Проводник завел Эла в Зал Ожидания и указал на один из 200 потертых и видавших виды красных бархатных стульев.
На них до Эла сидели Бродский, Тито. А может и Рузвельт.
В зале было темно и душно. Воздух был потным и старым.
Присев на свой стул, Эл закрыл глаза: нужно немного поспать, чтобы мысли перестали лихорадочно прыгать от операции к пожару.
В последнее время он ни о чем другом думать не мог.
Из привычного оцепенения Эла вывел скрип плохо смазанных колес больничной койки – его опять куда-то везли.
Не открывая глаза, Эл узнал сырость коридора цокольного этажа и затем спиртовой запах патологоанатомии.
Эл зажмурился еще сильней, и даже, когда за звуками начинавшейся грозы стихли шаги санитаров, он долго не решался открыть глаза.
Где-то над его головой привычно зашуршало радио – «доброе утро, точное время 6 часов 1 минута».
Значит, ровно через 37 секунд в здании от удара молнии закоротит проводку.

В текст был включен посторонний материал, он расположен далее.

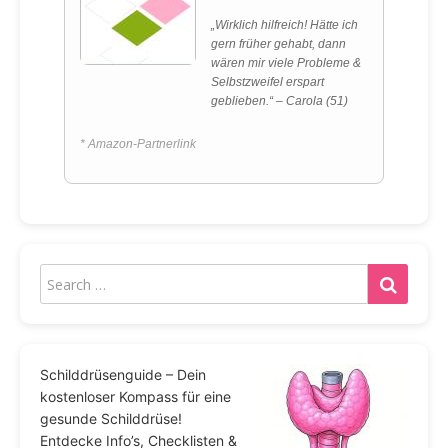
„Wirklich hilfreich! Hätte ich
gern früher gehabt, dann
wären mir viele Probleme &
Selbstzweifel erspart
geblieben.“ – Carola (51)
* Amazon-Partnerlink
Schilddrüsenguide – Dein
kostenloser Kompass für eine
gesunde Schilddrüse!
Entdecke Info’s, Checklisten &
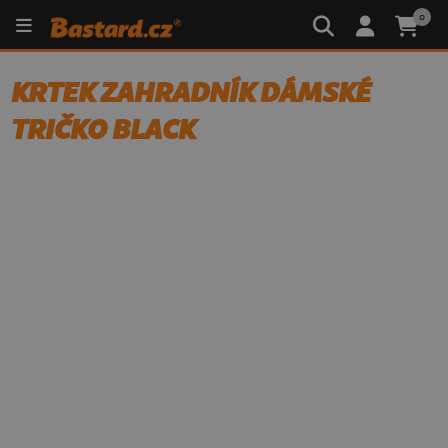
0
KRTEK ZAHRADNÍK DÁMSKÉ
TRIČKO BLACK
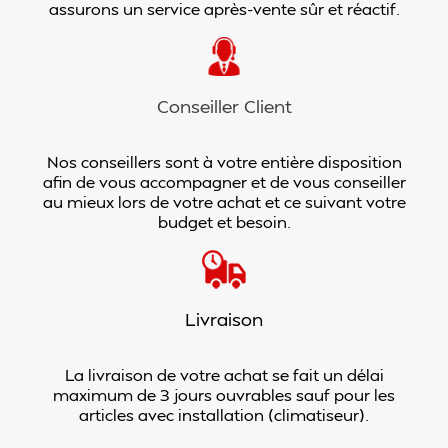
assurons un service après-vente sûr et réactif.
Conseiller Client
Nos conseillers sont à votre entière disposition
afin de vous accompagner et de vous conseiller
au mieux lors de votre achat et ce suivant votre
budget et besoin.
Livraison
La livraison de votre achat se fait un délai
maximum de 3 jours ouvrables sauf pour les
articles avec installation (climatiseur).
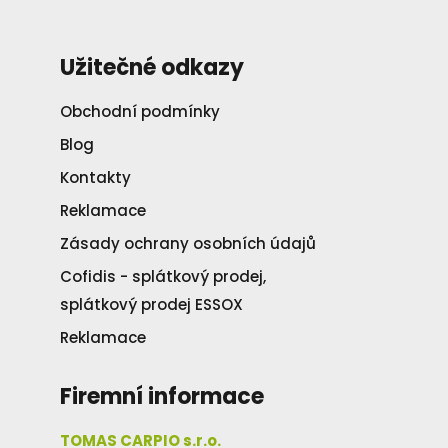
Užitečné odkazy
Obchodní podmínky
Blog
Kontakty
Reklamace
Zásady ochrany osobních údajů
Cofidis - splátkový prodej,
splátkový prodej ESSOX
Reklamace
Firemní informace
TOMAS CARPIO s.r.o.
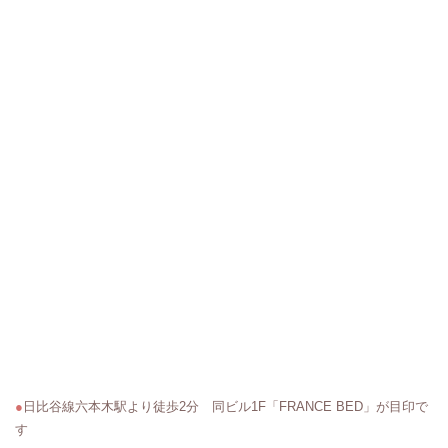
●
日比谷線六本木駅より徒歩2分 同ビル1F「FRANCE BED」が目印で
す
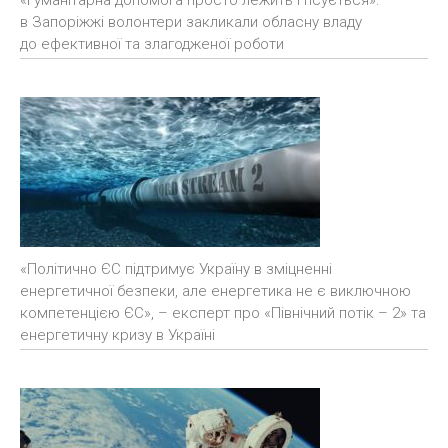
«Гуманітарна допомога просто лежить і псується»:
в Запоріжжі волонтери закликали обласну владу
до ефективної та злагодженої роботи
«Політично ЄС підтримує Україну в зміцненні
енергетичної безпеки, але енергетика не є виключною
компетенцією ЄС», – експерт про «Північний потік – 2» та
енергетичну кризу в Україні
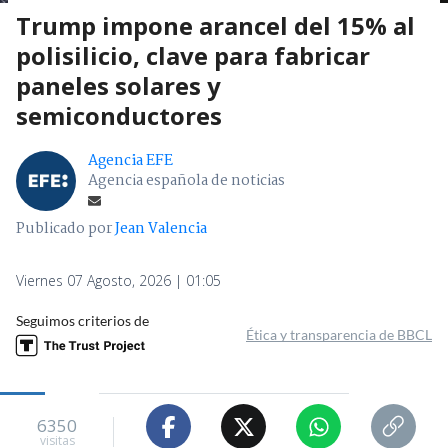
Trump impone arancel del 15% al
polisilicio, clave para fabricar
paneles solares y
semiconductores
Agencia EFE
Agencia española de noticias
Publicado por
Jean Valencia
Viernes 07 Agosto, 2026 | 01:05
Seguimos criterios de
Ética y transparencia de BBCL
6350
visitas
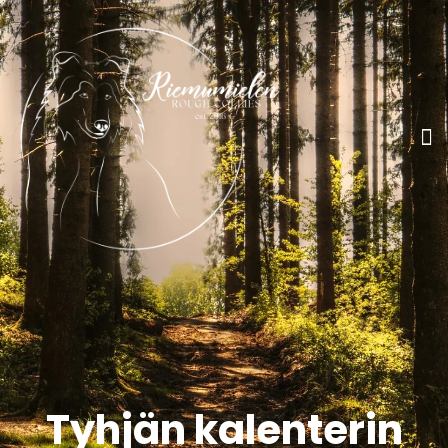
Tyhjän kalenterin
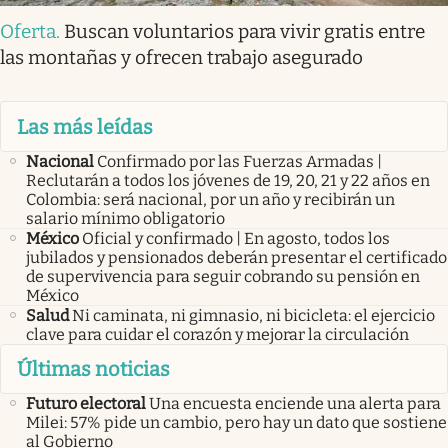
Oferta
.
Buscan voluntarios para vivir gratis entre
las montañas y ofrecen trabajo asegurado
Las más leídas
Nacional
Confirmado por las Fuerzas Armadas |
Reclutarán a todos los jóvenes de 19, 20, 21 y 22 años en
Colombia: será nacional, por un año y recibirán un
salario mínimo obligatorio
México
Oficial y confirmado | En agosto, todos los
jubilados y pensionados deberán presentar el certificado
de supervivencia para seguir cobrando su pensión en
México
Salud
Ni caminata, ni gimnasio, ni bicicleta: el ejercicio
clave para cuidar el corazón y mejorar la circulación
Últimas noticias
Futuro electoral
Una encuesta enciende una alerta para
Milei: 57% pide un cambio, pero hay un dato que sostiene
al Gobierno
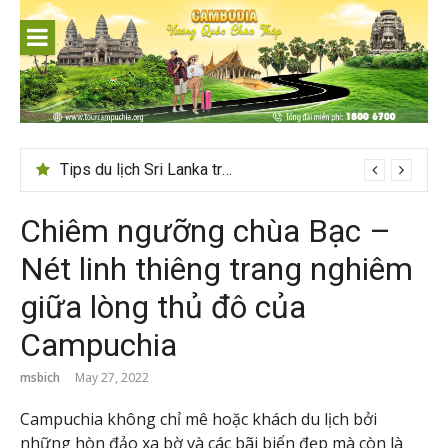
Skip
to
content
Tips du lịch Sri Lanka trọn vẹn cho người mới
Chiêm ngưỡng chùa Bạc –
Nét linh thiêng trang nghiêm
giữa lòng thủ đô của
Campuchia
msbich
May 27, 2022
Campuchia không chỉ mê hoặc khách du lịch bởi
những hòn đảo xa bờ và các bãi biển đẹp mà còn là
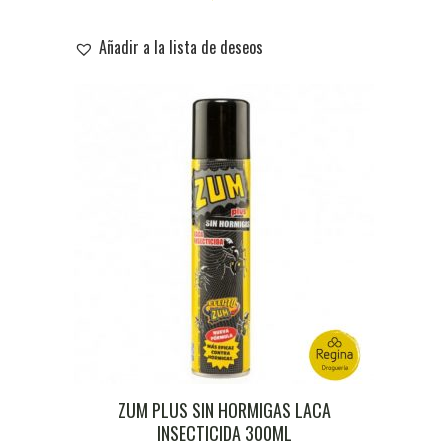
Añadir a la lista de deseos
ZUM PLUS SIN HORMIGAS LACA
INSECTICIDA 300ML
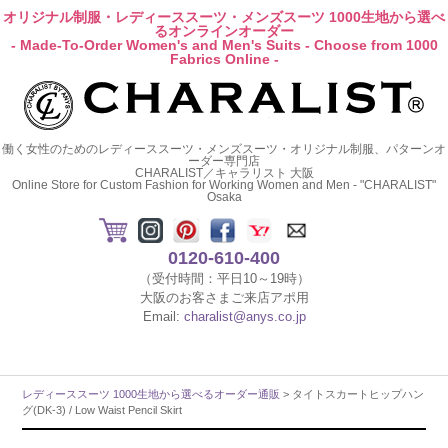
オリジナル制服・レディーススーツ・メンズスーツ 1000生地から選べ
るオンラインオーダー
- Made-To-Order Women's and Men's Suits - Choose from 1000
Fabrics Online -
働く女性のためのレディーススーツ・メンズスーツ・オリジナル制服、パターンオ
ーダー専門店
CHARALIST／キャラリスト 大阪
Online Store for Custom Fashion for Working Women and Men - "CHARALIST"
Osaka
0120-610-400
（受付時間：平日10～19時）
大阪のお客さまご来店アポ用
Email:
charalist@anys.co.jp
レディーススーツ 1000生地から選べるオーダー通販
> タイトスカートヒップハン
グ(DK-3) / Low Waist Pencil Skirt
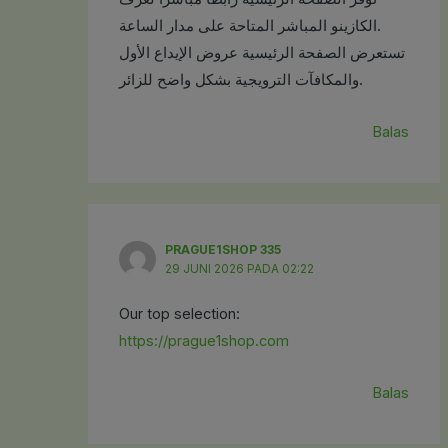
الكازينو المباشر المتاحة على مدار الساعة.
تستعرض الصفحة الرئيسية عروض الإيداع الأول
والمكافآت الترويجية بشكل واضح للزائر.
Balas
PRAGUE1SHOP 335
29 JUNI 2026 PADA 02:22
Our top selection:
https://prague1shop.com
Balas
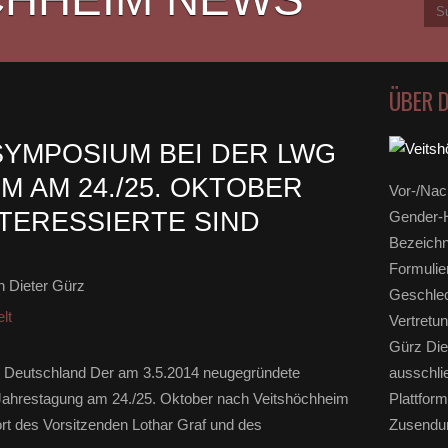
ÜBER 
YMPOSIUM BEI DER LWG
M AM 24./25. OKTOBER
Vor-/Nac
NTERESSIERTE SIND
Gender-H
Bezeichn
Formulie
 Dieter Gürz
Geschlec
lt
Vertretun
Gürz Die
es Deutschland Der am 3.5.2014 neugegründete
ausschli
 Jahrestagung am 24./25. Oktober nach Veitshöchheim
Plattform
ort des Vorsitzenden Lothar Graf und des
Zusendun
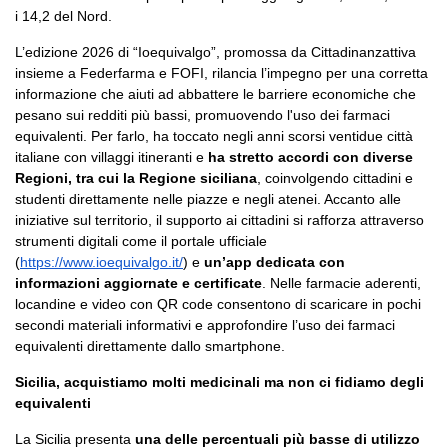
i 14,2 del Nord.
L’edizione 2026 di “Ioequivalgo”, promossa da Cittadinanzattiva
insieme a Federfarma e FOFI, rilancia l’impegno per una corretta
informazione che aiuti ad abbattere le barriere economiche che
pesano sui redditi più bassi, promuovendo l'uso dei farmaci
equivalenti. Per farlo, ha toccato negli anni scorsi ventidue città
italiane con villaggi itineranti e
ha stretto accordi con diverse
Regioni, tra cui la Regione siciliana
, coinvolgendo cittadini e
studenti direttamente nelle piazze e negli atenei. Accanto alle
iniziative sul territorio, il supporto ai cittadini si rafforza attraverso
strumenti digitali come il portale ufficiale
(
https://www.ioequivalgo.it/
) e
un’app dedicata con
informazioni aggiornate e certificate
. Nelle farmacie aderenti,
locandine e video con QR code consentono di scaricare in pochi
secondi materiali informativi e approfondire l’uso dei farmaci
equivalenti direttamente dallo smartphone.
Sicilia, acquistiamo molti medicinali ma non ci fidiamo degli
equivalenti
La Sicilia presenta
una delle percentuali più basse di utilizzo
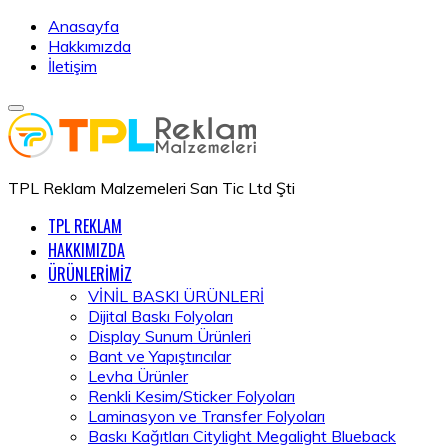
Anasayfa
Hakkımızda
İletişim
TPL Reklam Malzemeleri San Tic Ltd Şti
TPL REKLAM
HAKKIMIZDA
ÜRÜNLERİMİZ
VİNİL BASKI ÜRÜNLERİ
Dijital Baskı Folyoları
Display Sunum Ürünleri
Bant ve Yapıştırıcılar
Levha Ürünler
Renkli Kesim/Sticker Folyoları
Laminasyon ve Transfer Folyoları
Baskı Kağıtları Citylight Megalight Blueback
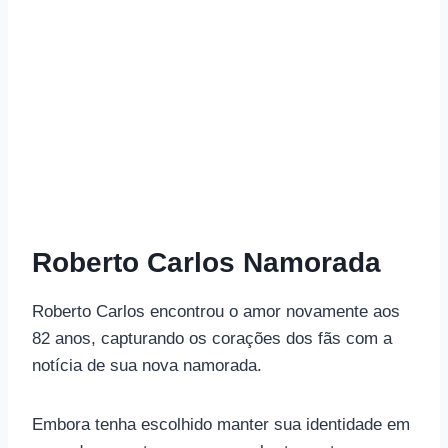
Roberto Carlos Namorada
Roberto Carlos encontrou o amor novamente aos
82 anos, capturando os corações dos fãs com a
notícia de sua nova namorada.
Embora tenha escolhido manter sua identidade em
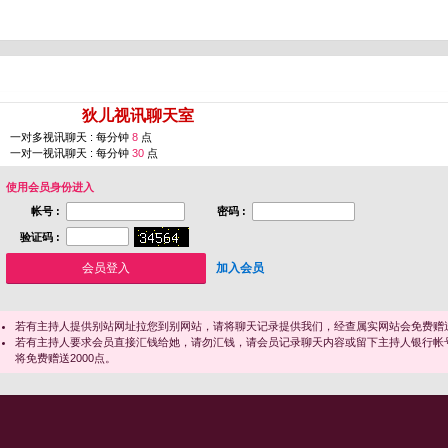
您即将进入 [
狄儿视讯聊天室
]
一对多视讯聊天 : 每分钟
8
点
一对一视讯聊天 : 每分钟
30
点
使用会员身份进入
帐号 :
密码 :
验证码 :
加入会员
若有主持人提供别站网址拉您到别网站，请将聊天记录提供我们，经查属实网站会免费赠送
若有主持人要求会员直接汇钱给她，请勿汇钱，请会员记录聊天内容或留下主持人银行帐
将免费赠送2000点。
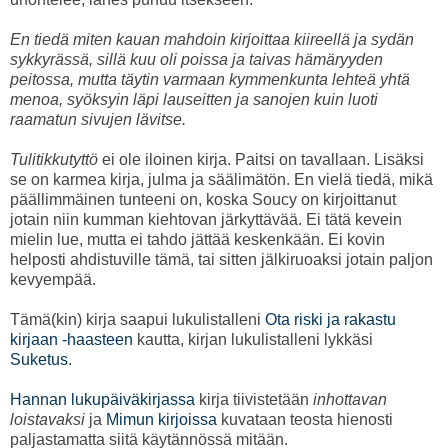
En tiedä miten kauan mahdoin kirjoittaa kiireellä ja sydän
sykkyrässä, sillä kuu oli poissa ja taivas hämäryyden
peitossa, mutta täytin varmaan kymmenkunta lehteä yhtä
menoa, syöksyin läpi lauseitten ja sanojen kuin luoti
raamatun sivujen lävitse.
Tulitikkutyttö
ei ole iloinen kirja. Paitsi on tavallaan. Lisäksi
se on karmea kirja, julma ja säälimätön. En vielä tiedä, mikä
päällimmäinen tunteeni on, koska Soucy on kirjoittanut
jotain niin kumman kiehtovan järkyttävää. Ei tätä kevein
mielin lue, mutta ei tahdo jättää keskenkään. Ei kovin
helposti ahdistuville tämä, tai sitten jälkiruoaksi jotain paljon
kevyempää.
Tämä(kin) kirja saapui lukulistalleni
Ota riski ja rakastu
kirjaan -haasteen
kautta, kirjan lukulistalleni lykkäsi
Suketus
.
Hannan lukupäiväkirjassa
kirja tiivistetään
inhottavan
loistavaksi
ja
Mimun kirjoissa
kuvataan teosta hienosti
paljastamatta siitä käytännössä mitään.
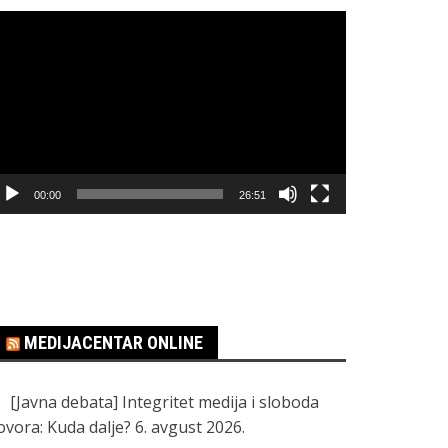
regledač
ideo
apisa
00:00
26:51
MEDIJACENTAR ONLINE
[Javna debata] Integritet medija i sloboda
ovora: Kuda dalje?
6. avgust 2026.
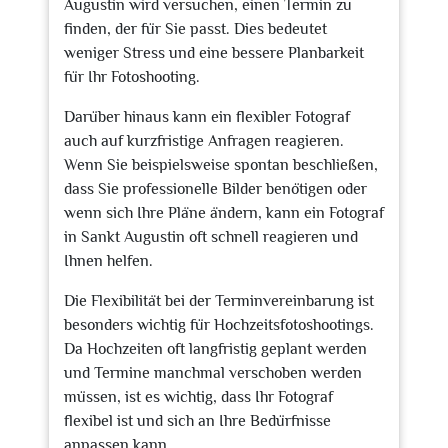
Augustin wird versuchen, einen Termin zu
finden, der für Sie passt. Dies bedeutet
weniger Stress und eine bessere Planbarkeit
für Ihr Fotoshooting.
Darüber hinaus kann ein flexibler Fotograf
auch auf kurzfristige Anfragen reagieren.
Wenn Sie beispielsweise spontan beschließen,
dass Sie professionelle Bilder benötigen oder
wenn sich Ihre Pläne ändern, kann ein Fotograf
in Sankt Augustin oft schnell reagieren und
Ihnen helfen.
Die Flexibilität bei der Terminvereinbarung ist
besonders wichtig für Hochzeitsfotoshootings.
Da Hochzeiten oft langfristig geplant werden
und Termine manchmal verschoben werden
müssen, ist es wichtig, dass Ihr Fotograf
flexibel ist und sich an Ihre Bedürfnisse
anpassen kann.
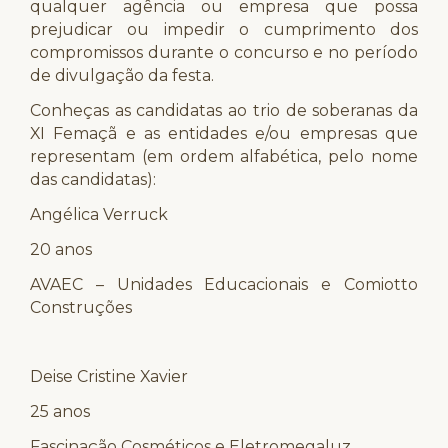
qualquer agência ou empresa que possa
prejudicar ou impedir o cumprimento dos
compromissos durante o concurso e no período
de divulgação da festa.
Conheças as candidatas ao trio de soberanas da
XI Femaçã e as entidades e/ou empresas que
representam (em ordem alfabética, pelo nome
das candidatas):
Angélica Verruck
20 anos
AVAEC – Unidades Educacionais e Comiotto
Construções
Deise Cristine Xavier
25 anos
Fascinação Cosméticos e Eletromegaluz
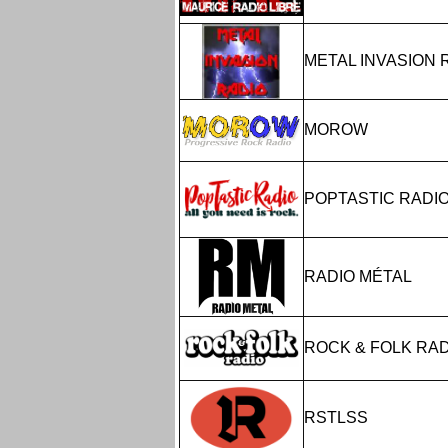
METAL INVASION 
MOROW
POPTASTIC RADI
RADIO MÉTAL
ROCK & FOLK RAD
RSTLSS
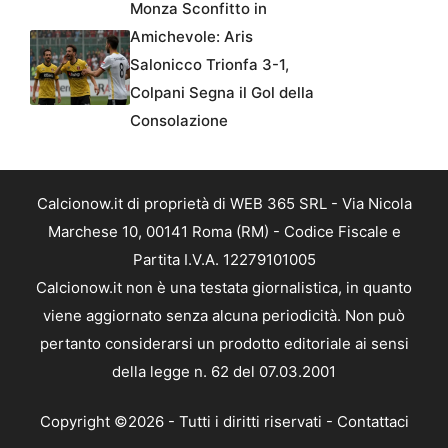
Monza Sconfitto in
Amichevole: Aris
Salonicco Trionfa 3-1,
Colpani Segna il Gol della
Consolazione
Calcionow.it di proprietà di WEB 365 SRL - Via Nicola
Marchese 10, 00141 Roma (RM) - Codice Fiscale e
Partita I.V.A. 12279101005
Calcionow.it non è una testata giornalistica, in quanto
viene aggiornato senza alcuna periodicità. Non può
pertanto considerarsi un prodotto editoriale ai sensi
della legge n. 62 del 07.03.2001
Copyright ©2026 - Tutti i diritti riservati -
Contattaci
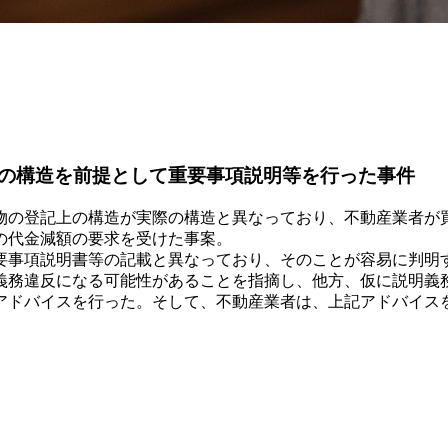
の構造を前提として重要事項説明等を行った事件
物の登記上の構造が実際の構造と異なっており、不動産業者が
の代金減額の要求を受けた事案。
要事項説明書等の記載と異なっており、そのことが容易に判明
義務違反になる可能性があることを指摘し、他方、仮に説明義
アドバイスを行った。そして、不動産業者は、上記アドバイス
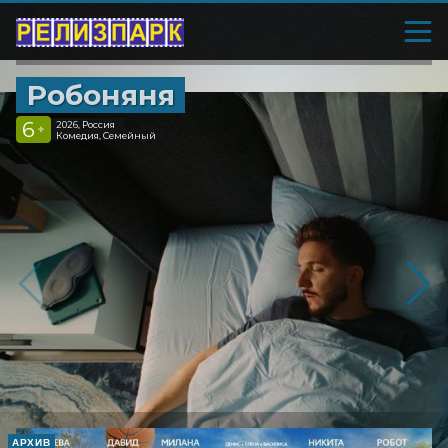
Робоняня
6
2026, Россия
+
Комедия, Семейный
АРХИВ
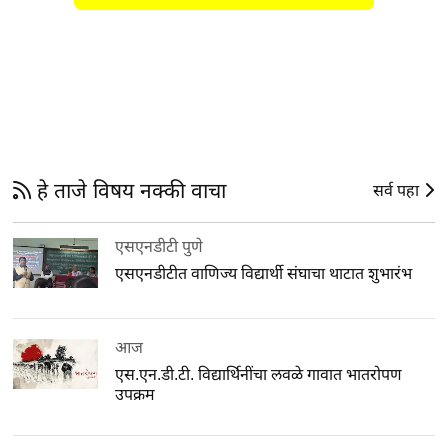
हे ताजे विषय नक्की वाचा
सर्व पहा
एसएनडीटी पुणे
एसएनडीटीत वाणिज्य विद्यार्थी संघाचा थाटात शुभारंभ
आज
एस.एन.डी.टी. विद्यार्थिनींचा लवळे गावात भातरोपण
उपक्रम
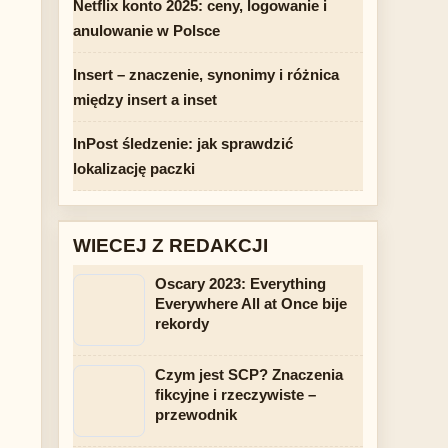
Netflix konto 2025: ceny, logowanie i
anulowanie w Polsce
Insert – znaczenie, synonimy i różnica
między insert a inset
InPost śledzenie: jak sprawdzić
lokalizację paczki
WIECEJ Z REDAKCJI
Oscary 2023: Everything
Everywhere All at Once bije
rekordy
Czym jest SCP? Znaczenia
fikcyjne i rzeczywiste –
przewodnik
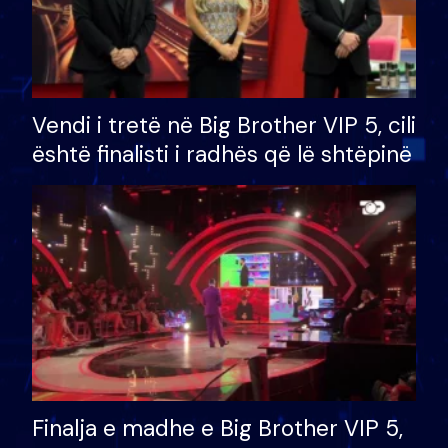
Vendi i tretë në Big Brother VIP 5, cili
është finalisti i radhës që lë shtëpinë
Finalja e madhe e Big Brother VIP 5,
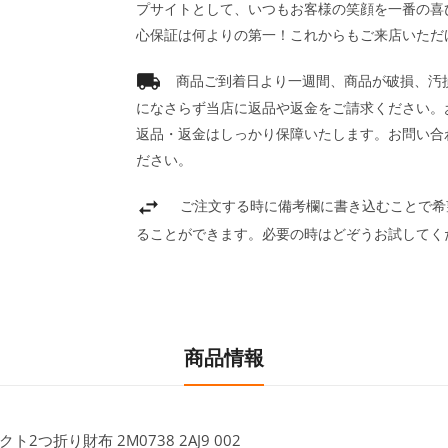
プサイトとして、いつもお客様の笑顔を一番の喜
心保証は何よりの第一！これからもご来店いただ
商品ご到着日より一週間、商品が破損、汚
になさらず当店に返品や返金をご請求ください。
返品・返金はしっかり保障いたします。お問い合
ださい。
ご注文する時に備考欄に書き込むことで希
ることができます。必要の時はどぞうお試してく
商品情報
2つ折り財布 2M0738 2AJ9 002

И все. Все сгорит.
Эл открыл глаза и выпустил из лёгких воздух с примесью гари.
Зал Ожидания постепенно заполнялся: через 2 ряда от него, печально сгорбившись и выдыхая гарь, сидели те 2 санитара.
Прошло уже много времени, но в зале было по-прежнему темно.
Здесь всегда было темно. Темно и душно.
Рядом снова появился Проводник и спросил Эла: «ты вообще знаешь, зачем ты здесь?»
Эл зажмурился и тихо пискнул: «ну, я же ничего не сделал…»
Проводник угрюмо кивнул и положил свою тяжелую ладонь на плечо Элу. Стало невыносимо горячо.
Эл открыл глаза. Где-то далеко начиналась гроза.
Над головой у Эла привычно зашуршало радио – «доброе утро, точное время 6 часов 1 минута».